What Is The Difference Between Biology And Chemistry?

"I’m in the middle of Biology 101 right now, and I’m having a great time. I seem to have an aptitude, and I’m learning a lot. The thing I’ve noticed though is that it seems like a huge amount of the course is chemistry, as opposed to what I would’ve expected from biology. I’ve been thinking of switching majors to biology, but then I wondered if it wasn’t chemistry I actually have been enjoying so much. What is the difference between the two, and out of curiosity, which is harder?"

asked by Brian from Annapolis, MD

Biology and chemistry are closely related studies which overlap. Chemistry is more basic to existence-it is the study of the composition of matter and all associated structures, properties, and reactions. This includes, but is not limited to, biological matter. Biology meanwhile is focused entirely on biological organisms. Part of that includes the study of associated structures and properties-which is where all that chemistry comes in. But biologists also study evolution, growth, life cycles, ecological niches, and other aspects of life which are not simply the study of atomic and molecular structures.
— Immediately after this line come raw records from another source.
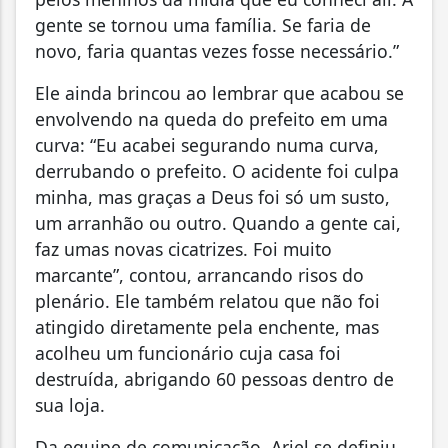
gente se tornou uma família. Se faria de
novo, faria quantas vezes fosse necessário.”
Ele ainda brincou ao lembrar que acabou se
envolvendo na queda do prefeito em uma
curva: “Eu acabei segurando numa curva,
derrubando o prefeito. O acidente foi culpa
minha, mas graças a Deus foi só um susto,
um arranhão ou outro. Quando a gente cai,
faz umas novas cicatrizes. Foi muito
marcante”, contou, arrancando risos do
plenário. Ele também relatou que não foi
atingido diretamente pela enchente, mas
acolheu um funcionário cuja casa foi
destruída, abrigando 60 pessoas dentro de
sua loja.
Da equipe de comunicação, Ariel se definiu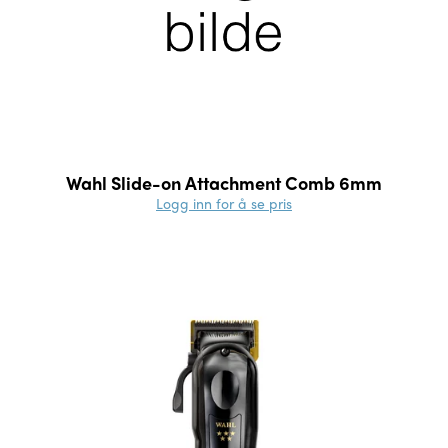
Wahl Slide-on Attachment Comb 6mm
Logg inn for å se pris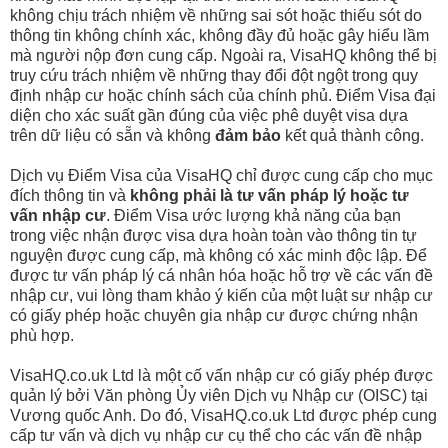
không chịu trách nhiệm về những sai sót hoặc thiếu sót do
thông tin không chính xác, không đầy đủ hoặc gây hiểu lầm
mà người nộp đơn cung cấp. Ngoài ra, VisaHQ không thể bị
truy cứu trách nhiệm về những thay đổi đột ngột trong quy
định nhập cư hoặc chính sách của chính phủ. Điểm Visa đại
diện cho xác suất gần đúng của việc phê duyệt visa dựa
trên dữ liệu có sẵn và không
đảm bảo
kết quả thành công.
Dịch vụ Điểm Visa của VisaHQ chỉ được cung cấp cho mục
đích thông tin và
không phải là tư vấn pháp lý hoặc tư
vấn nhập cư
. Điểm Visa ước lượng khả năng của bạn
trong việc nhận được visa dựa hoàn toàn vào thông tin tự
nguyện được cung cấp, mà không có xác minh độc lập. Để
được tư vấn pháp lý cá nhân hóa hoặc hỗ trợ về các vấn đề
nhập cư, vui lòng tham khảo ý kiến của một luật sư nhập cư
có giấy phép hoặc chuyên gia nhập cư được chứng nhận
phù hợp.
VisaHQ.co.uk Ltd là một cố vấn nhập cư có giấy phép được
quản lý bởi Văn phòng Ủy viên Dịch vụ Nhập cư (OISC) tại
Vương quốc Anh. Do đó, VisaHQ.co.uk Ltd được phép cung
cấp tư vấn và dịch vụ nhập cư cụ thể cho các vấn đề nhập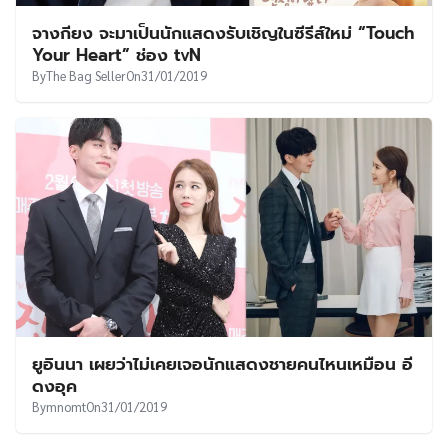
จางกียง จะมาเป็นนักแสดงรับเชิญในซีรีส์ใหม่ “Touch
Your Heart” ช่อง tvN
By
The Bag Seller
On
31/01/2019
ยูอินนา เผยว่าไม่เคยเจอนักแสดงชายคนไหนเหมือน อี
ดงอุค
By
mnomt
On
31/01/2019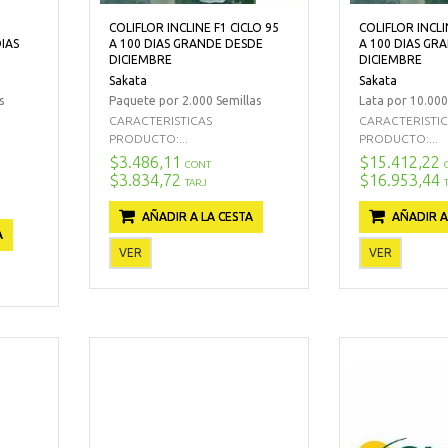
COLIFLOR INCLINE F1 CICLO 95
COLIFLOR INCLI
IAS
A 100 DIAS GRANDE DESDE
A 100 DIAS GR
DICIEMBRE
DICIEMBRE
Sakata
Sakata
s
Paquete por 2.000 Semillas
Lata por 10.000
CARACTERISTICAS
CARACTERISTI
PRODUCTO:...
PRODUCTO:...
$3.486,11
$15.412,22
CONT
$3.834,72
$16.953,44
TARJ
AÑADIR A LA CESTA
AÑADIR A
A
VER
VER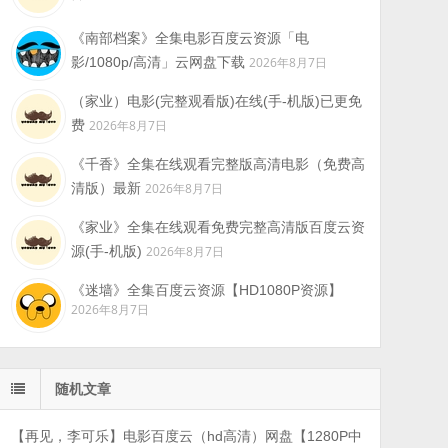
《南部档案》全集电影百度云资源「电
影/1080p/高清」云网盘下载
2026年8月7日
（家业）电影(完整观看版)在线(手-机版)已更免
费
2026年8月7日
《千香》全集在线观看完整版高清电影（免费高
清版）最新
2026年8月7日
《家业》全集在线观看免费完整高清版百度云资
源(手-机版)
2026年8月7日
《迷墙》全集百度云资源【HD1080P资源】
2026年8月7日
随机文章
【再见，李可乐】电影百度云（hd高清）网盘【1280P中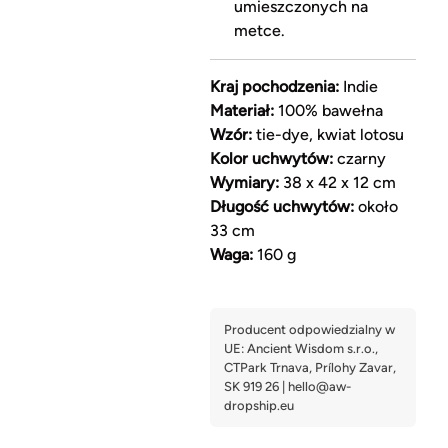
umieszczonych na
metce.
Kraj pochodzenia:
Indie
Materiał:
100% bawełna
Wzór:
tie-dye, kwiat lotosu
Kolor uchwytów:
czarny
Wymiary:
38 x 42 x 12 cm
Długość uchwytów:
około
33 cm
Waga:
160 g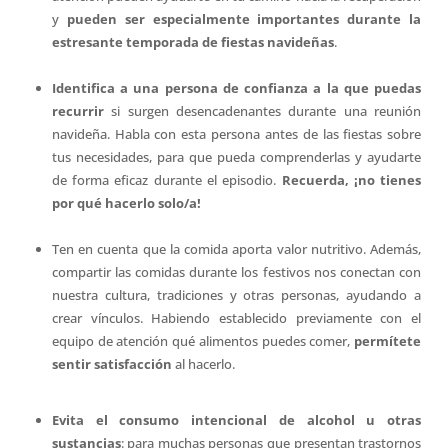
y
pueden ser especialmente importantes durante la
estresante temporada de fiestas navideñas
.
Identifica a una persona de confianza a la que puedas
recurrir
si surgen desencadenantes durante una reunión
navideña. Habla con esta persona antes de las fiestas sobre
tus necesidades, para que pueda comprenderlas y ayudarte
de forma eficaz durante el episodio.
Recuerda, ¡no tienes
por qué hacerlo solo/a!
Ten en cuenta que la comida aporta valor nutritivo. Además,
compartir las comidas durante los festivos nos conectan con
nuestra cultura, tradiciones y otras personas, ayudando a
crear vínculos. Habiendo establecido previamente con el
equipo de atención qué alimentos puedes comer,
permítete
sentir satisfacción
al hacerlo.
Evita el consumo intencional de alcohol u otras
sustancias
: para muchas personas que presentan trastornos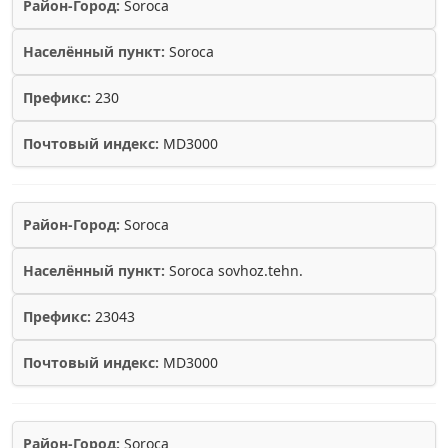
Район-Город:
Soroca
Населённый пункт:
Soroca
Префикс:
230
Почтовый индекс:
MD3000
Район-Город:
Soroca
Населённый пункт:
Soroca sovhoz.tehn.
Префикс:
23043
Почтовый индекс:
MD3000
Район-Город:
Soroca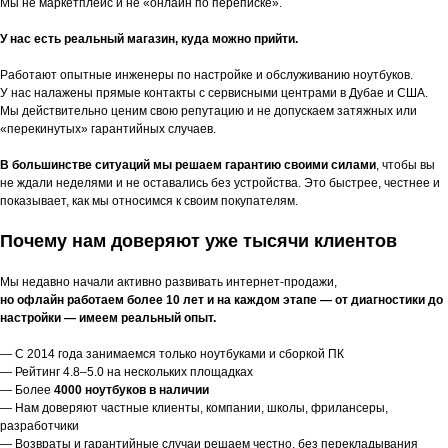
Мы не маркетплейс и не «онлайн по переписке».
У нас есть реальный магазин, куда можно прийти.
Работают опытные инженеры по настройке и обслуживанию ноутбуков.
У нас налажены прямые контакты с сервисными центрами в Дубае и США.
Мы действительно ценим свою репутацию и не допускаем затяжных или
«перекинутых» гарантийных случаев.
В большинстве ситуаций мы решаем гарантию своими силами
, чтобы вы
не ждали неделями и не оставались без устройства. Это быстрее, честнее и
показывает, как мы относимся к своим покупателям.
Почему нам доверяют уже тысячи клиентов
Мы недавно начали активно развивать интернет-продажи,
но офлайн работаем более 10 лет и на каждом этапе — от диагностики до
настройки — имеем реальный опыт.
— С 2014 года занимаемся только ноутбуками и сборкой ПК
— Рейтинг 4.8–5.0 на нескольких площадках
— Более
4000 ноутбуков в наличии
— Нам доверяют частные клиенты, компании, школы, фрилансеры,
разработчики
— Возвраты и гарантийные случаи решаем честно, без перекладывания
As far as how that relates to your education, if you major in biology, you will be learning a lot of chemistry, and if you major in chemistry, you will be learning a fair bit of biology as well. A lot of people say that biology is “a lot of memorization” and that chemistry is easier than biology to major in, but these people generally have not taken higher-level biology classes.

In terms of difficulty, the choice is subjective, but at the upper levels, they may be comparably matched. There are also crossover topics (and sometimes majors) such as chemical biology and biochemistry (which are more different than they sound). Both however exist at an intersection between the two. So you should take some time to learn about these more specialized majors too.

You really should not choose a major based on which one is “easier” or “harder,” however. Rather you should base your decision on what kind of career you are interested in after college. Biologists and chemists go on to very different futures, and it is important to remember that college is just a few years. Your career is the rest of your life, so you want it to be something that makes you happy.

I would strongly recommend for that reason that you begin researching careers in biology and chemistry.

Find out about different job duties, salaries, and demand, and then decide which jobs would interest you the most. Look up what types of degrees professionals in those job roles have, and you will know whether to major in chemistry or biology.

You also should probably talk to an advisor at your school about your dilemma. That is an easy way to get a lot of immediate information. Your advisor is also familiar with the school’s curriculum, and will know which degree will best prepare you for a given job.